For a theory of inflation hit us as we poked around the museum, the theory that inflation is more than a peculiar way of life — it’s a law of life. The ancient Babylonians and Greeks inflated; the modern Brazilians and Soviets inflate. Inflation, like sin, is always with us. Every money in every age, we reflected, inevitably undergoes inflation — a multiplication of volume and a division in value — sometimes at a crawl, sometimes at a gallop, but progressive inflation nonetheless.

The Evaporating Dollar

In retrospect, the French franc has been galloping, and relatively, the American dollar has been crawling. Yet the crawl has been fast enough. We looked at a glass-enclosed Federal Reserve note in the amount of ten thousand dollars, Series 1934. In 1934 that note bought ten thousand dollars worth of goods and services. But now that same note buys just about four thousand dollars of goods and services. Poof! It’s gone — six thousand dollars of lost purchasing power. So that’s our new-found law of money; money multiplies in volume and divides in value over the years. Money, like water, evaporates over the hot sands of time.

But why inflation? We scanned the exhibits once more for clues to the Why of what was plainly becoming Peterson’s Law of Inflation. Perhaps we found one. Whether paper or metal, on each currency unit we confronted symbols of government. A royal picture, a crown, a flag, a national emblem, a finance minister’s signature, and on the paper money the frequent phrase, "The Government of… will pay to the bearer on demand…" But pay what? Not gold — that went out with rumble seats. Pay only less and less, according to Peterson’s Law. But could governments be at the root of the problem? If so, what is it in the nature of government that makes it partner to inflation? Historically, we thought, governments have been the big spenders and debtors. And it’s well known that debtors are not usually averse to borrowing dear and repaying cheap. For example, a couple of millennia ago Dionysius of debt-ridden Syracuse astutely called in all drachma coins of Syracusean issue, doubled their face value by over-stamp, and used half of the new coins to discharge the public debt with a handsome 50 per cent profit.

It’s plain the record of governments and their trusteeship over money gives one no great feeling of trust. As Harry Scherman, board chairman of the Book-of-the-Month Club, sums up his study of promises by governments to pay up their debts honestly and of government monetary management in general (The Promises Men Live By, p. 362): "Government, it might be said, is the one area of human activity that constitutes the last stronghold of scoundrelism in human nature."

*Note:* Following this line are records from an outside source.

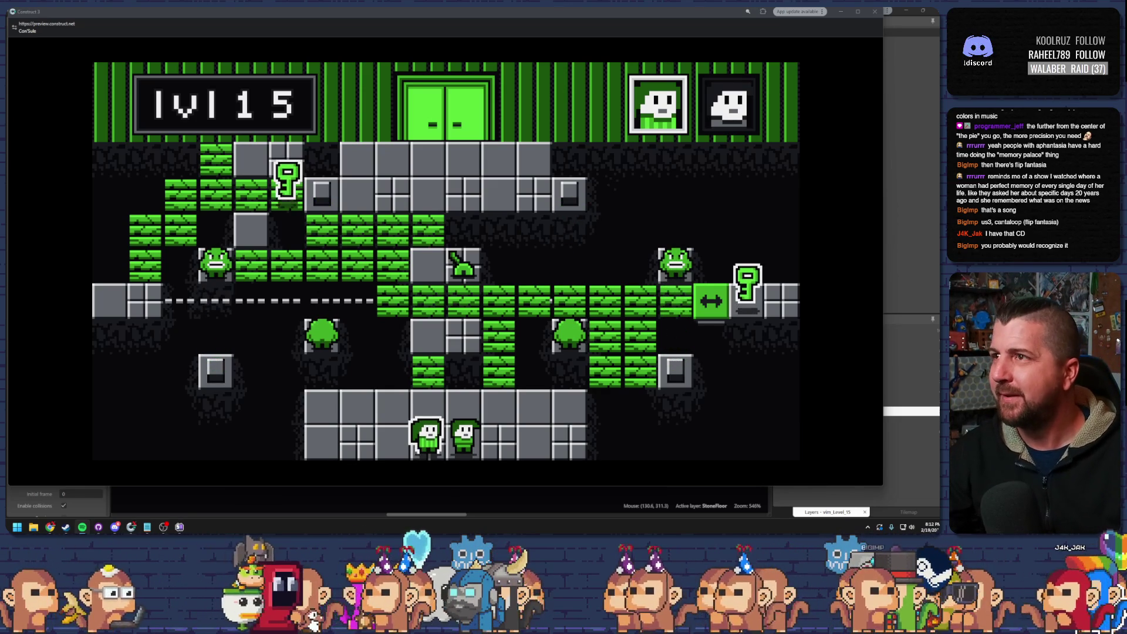
- Close the level 15 test run and reopen the barrier sprite, painting a dark pixel on it
key(alt+F4)
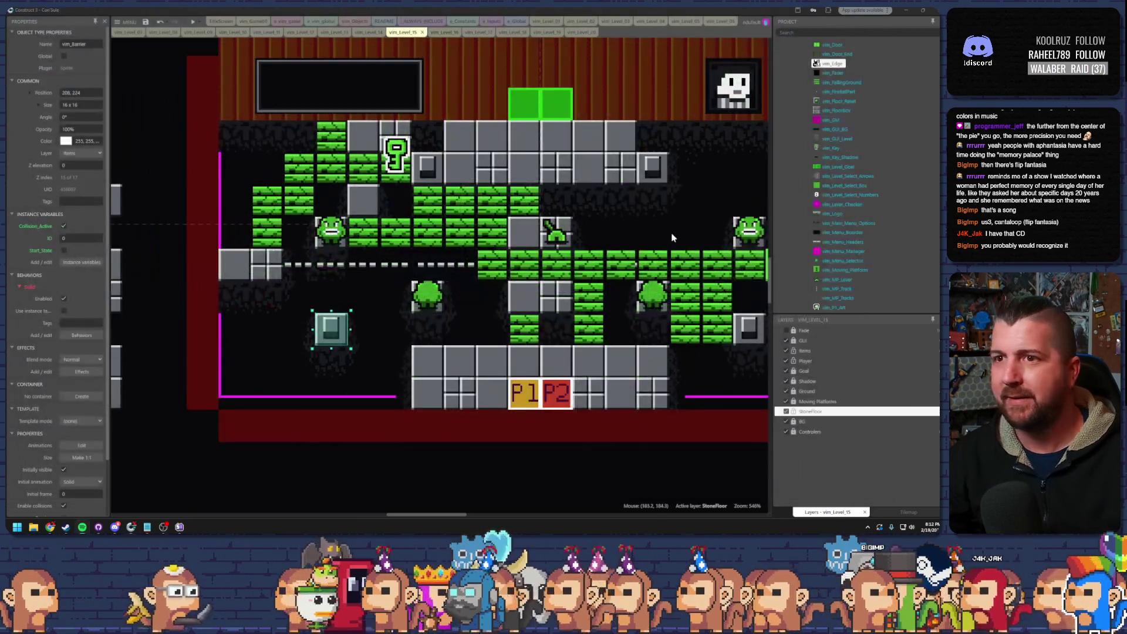
double_click(333, 332)
click(448, 271)
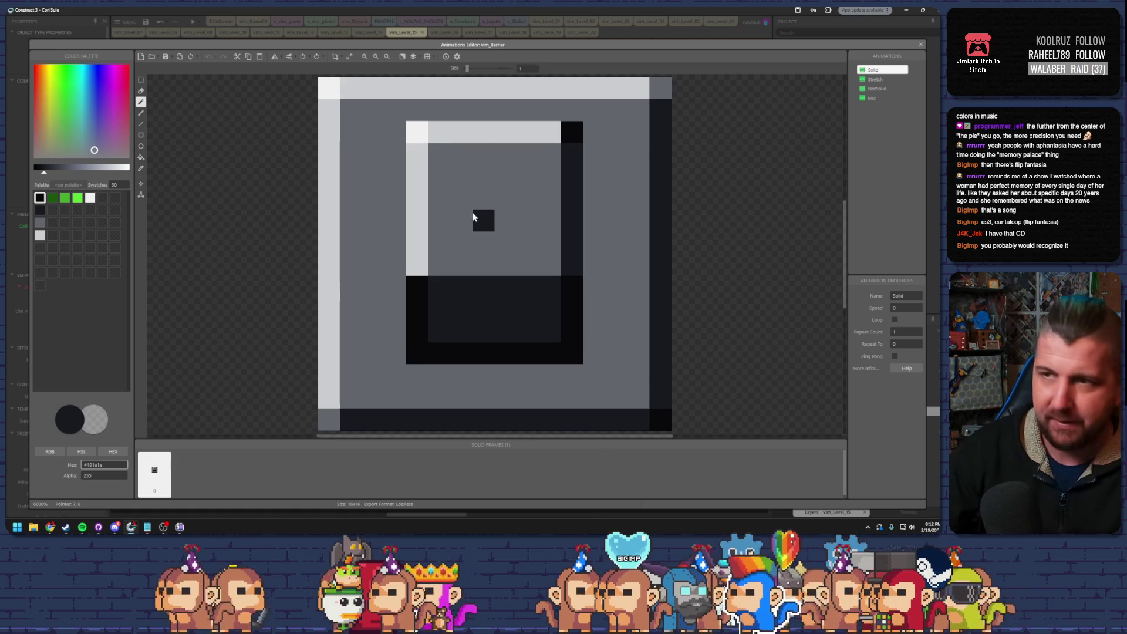
- Sample the barrier's mid-grey for the centre pixels and undo one stray pencil stroke
alt+click(493, 253)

But still, would governments consciously inflate against their own citizens? The thought was too dismal, the theory too disconcerting. We never got to check out the connection, if any, between inflation and public debts, for we left the Museum of Moneys of the World — that monetary graveyard — for the purer air and traffic of New York’s Sixth Avenue and fished in our pockets for a fifteen-cent subway token to take a ride that had cost a nickel not so long ago.